Selected excerpt:

These days, Hegge revealed, the former members of the band don't speak. But their attempts to ally feminist politics with cinematic and artistic points of view, while positioning themselves in the punk scene take some beating. I do believe this day at the festival pretty much covered my twenties.

Wednesday, March 20, 2013

LLGFF: Monstrous Passions

Still from Mosquita y Mari
It's often said that teenaged girls experience emotions in such heightened form as to effect complete transformations in their personalities: little angels turn into hormonal monsters. Or so they say.

Well, taking that notion a bit too literally is Bradley Rust Gray, whose Jack and Diane features two would-be lovers who periodically turn into befanged, beclawed monsters and attack each other. Each stage of the couple's relationship features interludes of menacing hairy ectoplash=budding love. Despite this, I found it funny, engaging and offbeat. But, take away the horror element (which is only a clumsily executed metaphor), and it's not nearly so quirky or standout. Still, it certainly beats The Exploding Girl, by the same writer/director, which I found excruciating. Oh, and Kylie Minogue plays a tattooed dyke cougar type who locks lips with the Jack character. Cue "oohs" and "ahs" from the star-struck festival audience.

Not nearly so dramatic, but a bit more dramatically satisfying is Mosquita y Mari, Aurora Guerrero's delightful SoCal Latina growing pains drama in which two girls from opposite sides of the street try to find a middle road for their relationship. Faced with wildly differing expectations of their futures, Yolanda and Mari use their study time to bond, plot their futures and try to work through their growing intimacy, which finds them experiencing emotions they can't quite express to each other. While foregrounding the girls' relationship, Guerrero is also adept at outlining the family pressures that surround them: the struggle of Mari's mother to pay rent and the hopes Yolanda's family are pinning on her academic prowess. A real find.

Extracted records:
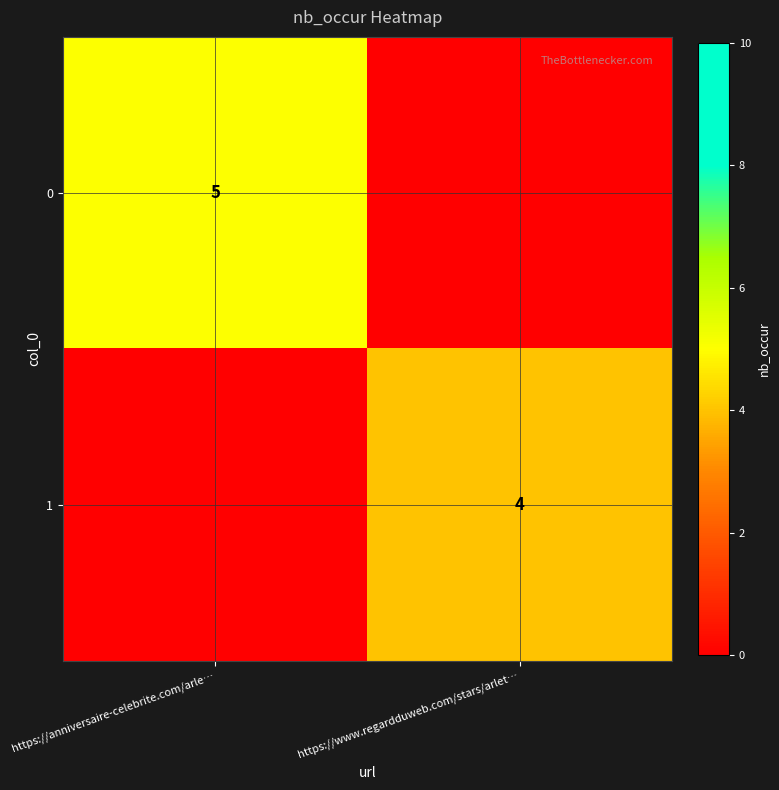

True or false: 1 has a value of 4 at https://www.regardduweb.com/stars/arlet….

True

==

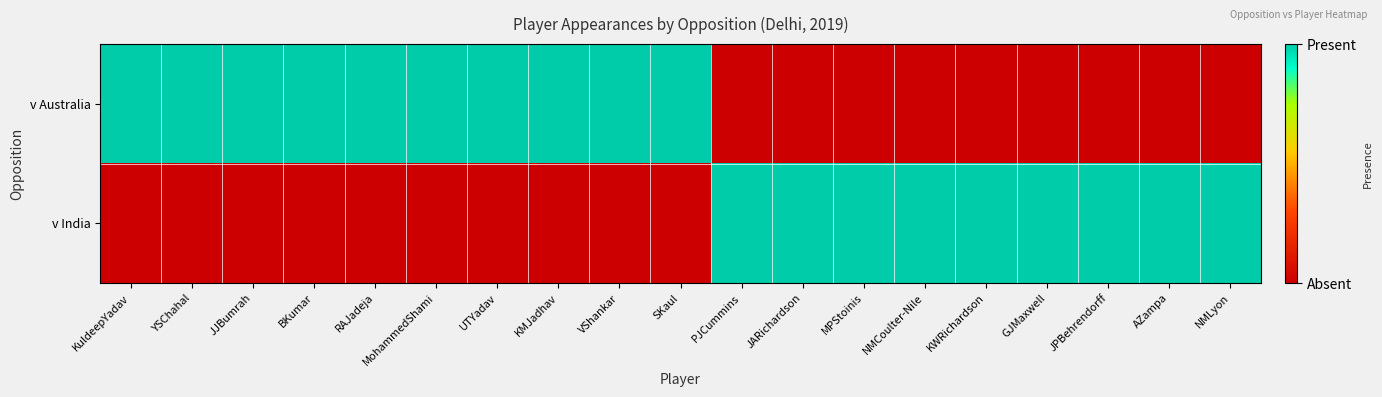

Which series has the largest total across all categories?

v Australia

What this exercise asks:
**A)** In the festival film reviews, who made Mosquita y Mari?
**B)** Carry on the festival film reviews from the point where they end, keeping the same voice.

Solved tasks:
**A)** Aurora Guerrero

**B)**
Meanwhile back in London, Madrid and Berlin, Andrea Esteban and Paula Alamillo are less concerned with lesbian passions than lesbian definitions in Born Naked, jumping from city to city and chatting to their friends and circles about..... Well, that's where I am slightly lost, because I never figured out what this documentary was about: two 20-something lesbians from Madrid? Or their friends and contemporaries? Or an overview of the queer scene in three European cities? Or was it meant to be a more theoretical consideration of what it means to be queer today?

A bit of back story on the two protagonists would have gone a long way to establishing some identification in my mind. Who are they? Why are they living abroad? What is their connection? It looks great, features loads of people and a plethora of locations, and I spotted several familiar faces, but I really am not sure what the film is meant to say.

Tuesday, March 19, 2013

LLGFF: Lives of Artists

Still from Salome
It took a few days, but I have finally assembled the constituent parts of what could be called a Salome trilogy: Salome (1923), Lives of Artists (1972), and Salomania (2009). Mind you, I saw them all ass- backward and woefully ignorant of their lineage, but I got there in the end, and what a puzzling journey it was.

Firstly, Salome, Alla Nazimova's wildly camp, stagey and rather extraordinary take on Wilde's play. Verity Susman's live and very contemporary (at one point, she busted out some dance beats and I bopped along, if my neighbours didn't) score jarred in places, but I quite enjoyed the use of blue light onscreen, as well as reading between the lines of what is rumoured to be an all-queer production.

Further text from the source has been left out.